Why certain variables are used in "hotness" calculations?


I recently read a blog post about the Reddit "hotness" formula. The formula shown below seems to be the one used. There are a couple of variables I don't understand why they would be picked though. I plan on using this formula as a reference for an app I am involved in, so I'd like to know the basis around why these variables were used.

1st Dec 8, 2005 - Why use this date? Also, why use an offset time at all? Why not use epoch? Was this an arbitrary date used so that it is platform independent?

2nd - 45000 - Why use 45000 as a divisor?
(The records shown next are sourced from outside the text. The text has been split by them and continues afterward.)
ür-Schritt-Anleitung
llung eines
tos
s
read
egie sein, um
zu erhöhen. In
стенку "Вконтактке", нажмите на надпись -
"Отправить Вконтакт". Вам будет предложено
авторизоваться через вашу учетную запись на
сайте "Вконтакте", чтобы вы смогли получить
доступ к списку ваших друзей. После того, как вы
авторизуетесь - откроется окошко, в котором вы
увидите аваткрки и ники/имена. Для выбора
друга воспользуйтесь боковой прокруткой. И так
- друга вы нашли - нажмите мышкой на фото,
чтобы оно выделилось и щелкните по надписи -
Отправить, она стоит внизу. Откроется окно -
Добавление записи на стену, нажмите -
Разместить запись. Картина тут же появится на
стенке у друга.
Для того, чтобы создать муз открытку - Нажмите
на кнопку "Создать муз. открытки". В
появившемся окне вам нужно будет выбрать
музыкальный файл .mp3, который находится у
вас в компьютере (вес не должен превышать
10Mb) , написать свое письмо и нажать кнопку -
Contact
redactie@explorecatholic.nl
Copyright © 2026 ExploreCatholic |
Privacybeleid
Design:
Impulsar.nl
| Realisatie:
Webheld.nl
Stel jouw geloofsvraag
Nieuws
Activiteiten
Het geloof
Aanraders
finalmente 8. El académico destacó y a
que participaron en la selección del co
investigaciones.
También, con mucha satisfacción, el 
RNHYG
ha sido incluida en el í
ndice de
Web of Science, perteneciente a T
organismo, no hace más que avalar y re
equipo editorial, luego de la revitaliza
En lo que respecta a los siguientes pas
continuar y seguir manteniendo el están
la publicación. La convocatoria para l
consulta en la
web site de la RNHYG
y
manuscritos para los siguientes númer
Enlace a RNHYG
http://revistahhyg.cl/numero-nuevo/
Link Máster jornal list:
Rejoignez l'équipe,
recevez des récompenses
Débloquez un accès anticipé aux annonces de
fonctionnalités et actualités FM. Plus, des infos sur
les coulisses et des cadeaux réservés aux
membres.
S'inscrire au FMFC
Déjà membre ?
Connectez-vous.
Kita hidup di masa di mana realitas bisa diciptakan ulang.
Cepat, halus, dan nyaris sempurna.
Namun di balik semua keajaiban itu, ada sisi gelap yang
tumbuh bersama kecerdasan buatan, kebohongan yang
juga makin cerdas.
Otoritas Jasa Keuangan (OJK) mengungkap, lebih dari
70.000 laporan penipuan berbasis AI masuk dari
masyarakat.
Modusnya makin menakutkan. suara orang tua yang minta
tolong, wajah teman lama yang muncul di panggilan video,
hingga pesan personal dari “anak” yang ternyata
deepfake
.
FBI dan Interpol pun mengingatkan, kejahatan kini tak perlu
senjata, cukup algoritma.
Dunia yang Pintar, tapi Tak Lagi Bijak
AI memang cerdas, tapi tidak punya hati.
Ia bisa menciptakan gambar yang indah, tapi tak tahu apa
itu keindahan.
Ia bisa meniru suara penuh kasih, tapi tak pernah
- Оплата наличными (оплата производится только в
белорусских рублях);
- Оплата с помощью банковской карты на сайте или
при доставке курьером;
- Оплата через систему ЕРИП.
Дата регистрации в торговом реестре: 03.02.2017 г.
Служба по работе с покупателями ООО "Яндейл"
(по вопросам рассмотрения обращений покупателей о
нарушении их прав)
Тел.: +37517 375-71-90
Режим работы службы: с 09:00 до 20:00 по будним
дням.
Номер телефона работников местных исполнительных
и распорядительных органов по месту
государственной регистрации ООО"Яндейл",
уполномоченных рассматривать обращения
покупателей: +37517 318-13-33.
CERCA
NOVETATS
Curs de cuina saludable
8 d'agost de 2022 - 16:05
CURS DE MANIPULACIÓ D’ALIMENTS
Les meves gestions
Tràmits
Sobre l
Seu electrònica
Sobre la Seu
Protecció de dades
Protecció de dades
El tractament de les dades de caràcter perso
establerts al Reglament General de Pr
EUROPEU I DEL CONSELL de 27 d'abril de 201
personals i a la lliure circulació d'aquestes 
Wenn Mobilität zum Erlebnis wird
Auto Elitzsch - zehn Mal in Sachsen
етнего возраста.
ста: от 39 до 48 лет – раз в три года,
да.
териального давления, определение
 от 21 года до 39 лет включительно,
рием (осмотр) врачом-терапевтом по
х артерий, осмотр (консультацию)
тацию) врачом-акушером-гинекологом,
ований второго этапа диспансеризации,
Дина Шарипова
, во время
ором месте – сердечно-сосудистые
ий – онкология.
Is this an arbitrary number or does it have a specific meaning or purpose?

t = (time of entry post) - (Dec 8, 2005)
x = upvotes - downvotes

y = {1 if x > 0, 0 if x = 0, -1 if x < 0)
z = {1 if x < 0, otherwise x}

log(z) + (y * t)/45000

Solution

  • 1st Dec 8, 2005 - Why use this date? Also, why use an offset time at all? Why not use epoch? Was this an arbitrary date used so that it is platform independent?

    I suspect this was the "epoch" date for Reddit's original code. This would make it a good choice, as it keeps the t variable starting closer to zero, which would keep the functions more stable.

    2nd - 45000 - Why use 45000 as a divisor? Is this an arbitrary number or does it have a specific meaning or purpose?

    This is effectively a scaling function for time. The larger this number, the less effect age has on the overall equation. I suspect 45000 was chosen after some testing and found to provide a reasonable decay rate given the chosen epoch.